Uma mulher violada pelo padrasto enfrenta até 20 anos de prisão, depois de ter dado à luz e ser acusada de tentativa de aborto em El Salvador. 

Imelda Cortez, de 20 anos, começou a ser julgada esta segunda-feira por tentativa de homicídio. A jovem está sob custódia desde Abril de 2017, depois de ter sido encontrada pela mãe com dores fortes e sangramento intenso. Cortez foi imediatamente encaminhada para as urgências de um hospital, onde o médico de serviço suspeitou de uma tentativa de aborto e chamou a polícia. O bebé foi encontrado com vida e em bom estado de saúde e, após uma semana no hospital, a salvadorenha foi enviada para a prisão, sem possibilidade de fiança.

O caso chamou a atenção para a rigidez das leis do aborto em El Salvador, onde a prática é ilegal sob qualquer circunstância. Imelda Cortez, que nega as acusações, vive numa zona rural do país e terá sido violada, desde os 12 anos, pelo seu padrasto, agora com 70 anos.

“Esta é a injustiça mais extrema e escandalosa contra uma mulher que eu já vi”, afirmou citada pelo diário britânico Guardian Bertha María Deleón, advogada de defesa de Cortez. “O Estado violou repetidamente os direitos de Imelda enquanto vítima. Ela está profundamente afectada mas negou apoio psicológico”, acrescentou.

Alejandra Romero, que pertence também à equipa de advogados de defesa, disse à Reuters que tudo pode acontecer, "mas se o juiz for objectivo e olhar para as evidências, que não mostram que ela magoou o bebé ou cometeu um crime, Imelda deverá ser libertada." Romero lamentou ainda que a jovem esteja a ser "tratada como uma criminosa e não como vítima de violência sexual." De acordo com a agência de notícias, o padrasto foi também detido por violação de uma menor. 

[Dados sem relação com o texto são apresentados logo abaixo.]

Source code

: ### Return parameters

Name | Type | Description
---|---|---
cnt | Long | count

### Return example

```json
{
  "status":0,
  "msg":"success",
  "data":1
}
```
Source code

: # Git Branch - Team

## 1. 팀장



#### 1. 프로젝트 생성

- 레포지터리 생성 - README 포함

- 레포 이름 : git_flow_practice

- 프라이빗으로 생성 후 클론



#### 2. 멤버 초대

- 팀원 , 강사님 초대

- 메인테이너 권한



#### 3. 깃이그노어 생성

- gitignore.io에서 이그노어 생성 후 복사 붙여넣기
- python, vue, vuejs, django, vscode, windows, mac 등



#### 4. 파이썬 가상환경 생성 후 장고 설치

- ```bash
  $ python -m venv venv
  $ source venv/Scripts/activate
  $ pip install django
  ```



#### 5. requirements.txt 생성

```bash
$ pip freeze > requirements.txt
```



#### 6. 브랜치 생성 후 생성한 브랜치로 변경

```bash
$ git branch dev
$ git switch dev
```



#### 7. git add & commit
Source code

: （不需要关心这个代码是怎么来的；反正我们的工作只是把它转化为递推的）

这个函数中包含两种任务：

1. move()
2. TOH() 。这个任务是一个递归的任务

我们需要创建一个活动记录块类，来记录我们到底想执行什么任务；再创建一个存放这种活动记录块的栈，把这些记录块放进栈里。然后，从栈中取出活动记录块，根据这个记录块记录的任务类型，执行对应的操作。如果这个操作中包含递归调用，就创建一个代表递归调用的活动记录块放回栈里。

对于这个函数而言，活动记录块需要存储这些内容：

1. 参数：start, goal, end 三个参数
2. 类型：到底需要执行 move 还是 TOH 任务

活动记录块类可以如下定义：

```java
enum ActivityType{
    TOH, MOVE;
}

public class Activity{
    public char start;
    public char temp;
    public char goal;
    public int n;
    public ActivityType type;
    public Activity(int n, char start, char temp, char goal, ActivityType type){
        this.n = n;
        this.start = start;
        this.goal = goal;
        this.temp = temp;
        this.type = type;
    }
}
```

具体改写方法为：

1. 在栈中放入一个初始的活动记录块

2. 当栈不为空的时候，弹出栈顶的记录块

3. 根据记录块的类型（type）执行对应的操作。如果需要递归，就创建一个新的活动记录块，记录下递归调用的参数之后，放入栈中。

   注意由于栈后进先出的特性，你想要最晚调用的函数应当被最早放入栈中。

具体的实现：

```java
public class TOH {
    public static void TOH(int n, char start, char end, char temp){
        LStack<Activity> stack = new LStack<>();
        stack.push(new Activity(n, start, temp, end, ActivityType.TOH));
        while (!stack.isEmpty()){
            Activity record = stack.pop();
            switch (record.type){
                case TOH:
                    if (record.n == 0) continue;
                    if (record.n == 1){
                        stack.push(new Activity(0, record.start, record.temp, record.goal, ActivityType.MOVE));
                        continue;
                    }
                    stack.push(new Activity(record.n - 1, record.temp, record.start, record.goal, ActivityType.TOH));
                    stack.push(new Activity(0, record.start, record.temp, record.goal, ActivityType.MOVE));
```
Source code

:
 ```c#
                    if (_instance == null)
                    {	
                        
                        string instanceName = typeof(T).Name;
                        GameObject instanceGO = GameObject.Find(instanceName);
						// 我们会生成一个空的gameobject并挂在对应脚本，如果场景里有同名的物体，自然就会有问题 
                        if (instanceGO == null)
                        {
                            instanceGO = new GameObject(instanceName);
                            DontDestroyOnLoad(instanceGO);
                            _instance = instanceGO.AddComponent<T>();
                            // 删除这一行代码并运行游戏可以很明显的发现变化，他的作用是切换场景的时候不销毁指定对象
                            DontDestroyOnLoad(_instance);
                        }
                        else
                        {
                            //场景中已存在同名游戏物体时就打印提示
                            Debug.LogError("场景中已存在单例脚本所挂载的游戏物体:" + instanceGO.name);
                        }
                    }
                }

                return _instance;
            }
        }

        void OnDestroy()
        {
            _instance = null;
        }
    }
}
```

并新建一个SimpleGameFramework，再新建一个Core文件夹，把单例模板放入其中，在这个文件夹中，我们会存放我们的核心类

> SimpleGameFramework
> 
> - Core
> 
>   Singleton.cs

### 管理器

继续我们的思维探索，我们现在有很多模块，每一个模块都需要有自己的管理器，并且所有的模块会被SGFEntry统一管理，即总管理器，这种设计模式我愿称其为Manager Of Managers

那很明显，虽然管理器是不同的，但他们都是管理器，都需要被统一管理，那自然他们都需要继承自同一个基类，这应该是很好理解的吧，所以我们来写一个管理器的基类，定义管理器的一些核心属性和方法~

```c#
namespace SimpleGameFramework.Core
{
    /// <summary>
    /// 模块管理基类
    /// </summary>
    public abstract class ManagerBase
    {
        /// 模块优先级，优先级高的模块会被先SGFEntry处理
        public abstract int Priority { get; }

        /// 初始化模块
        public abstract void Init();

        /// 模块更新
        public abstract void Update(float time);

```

Paula Avila-Guillen, directora de iniciativas para a América Latina do Centro de Igualdade da Mulher, com sede em Nova Iorque, realça que a maioria das mulheres na mesma circunstância são pobres, moradoras em zonas rurais e condenadas por evidências ténues após complicações ginecológicas, como um aborto espontâneo ou nado-morto. O que leva Paula Avila-Guillen a afirmar que este padrão sugere uma política estatal discriminatória que viola vários direitos humanos.

Inicialmente, os procuradores acusaram a mulher de ter inventado o abuso para justificar o crime. No entanto, um teste de ADN confirmou a paternidade do bebé. Enquanto Imelda Cortez se encontrava no hospital, avança o Guardian, o padrasto ameaçou matá-la, bem como à sua mãe e aos seus irmãos, caso ela denunciasse o abuso.

Apesar de uma avaliação psicológica ter detectado défices cognitivos e emocionais consistentes com trauma e abuso, a mulher não recebeu qualquer apoio psicológico. “Quando se pensava que nada poderia ser mais cruel em El Salvador, vê-se o caso de Imelda, que mostra a feroz determinação dos procuradores de ir atrás de mulheres pobres, independentemente das circunstâncias e evidências. Ao acorrentar essas mulheres a camas hospitalares e enviando-as para a prisão, enviam uma mensagem forte: se você é pobre, não é seguro procurar atendimento médico”, sublinhou Paula Avila-Guillen.

Há 21 anos que o aborto foi criminalizado em El Salvador. Um projecto de lei elaborado há cerca de dois anos para uma reforma que permita o aborto em casos de violação, tráfico de seres humanos, quando o feto é inviável ou a vida da gestante está em perigo, permanece à espera de votação, que deverá tardar a chegar tendo em conta que os partidos políticos se preparam para as eleições do próximo ano.

Activistas dos direitos humanos têm alertado para esta questão, sendo que este ano foram já libertadas cinco mulheres que estavam presas por assassinato, entre as quais Teodora Vásquez depois de ter estado presa durante dez anos, acusada de matar o seu bebé recém-nascido. De acordo com o The Guardian, 24 mulheres encontram-se ainda a cumprir penas entre os 15 e 30 anos de prisão e outras quatro aguardam julgamento.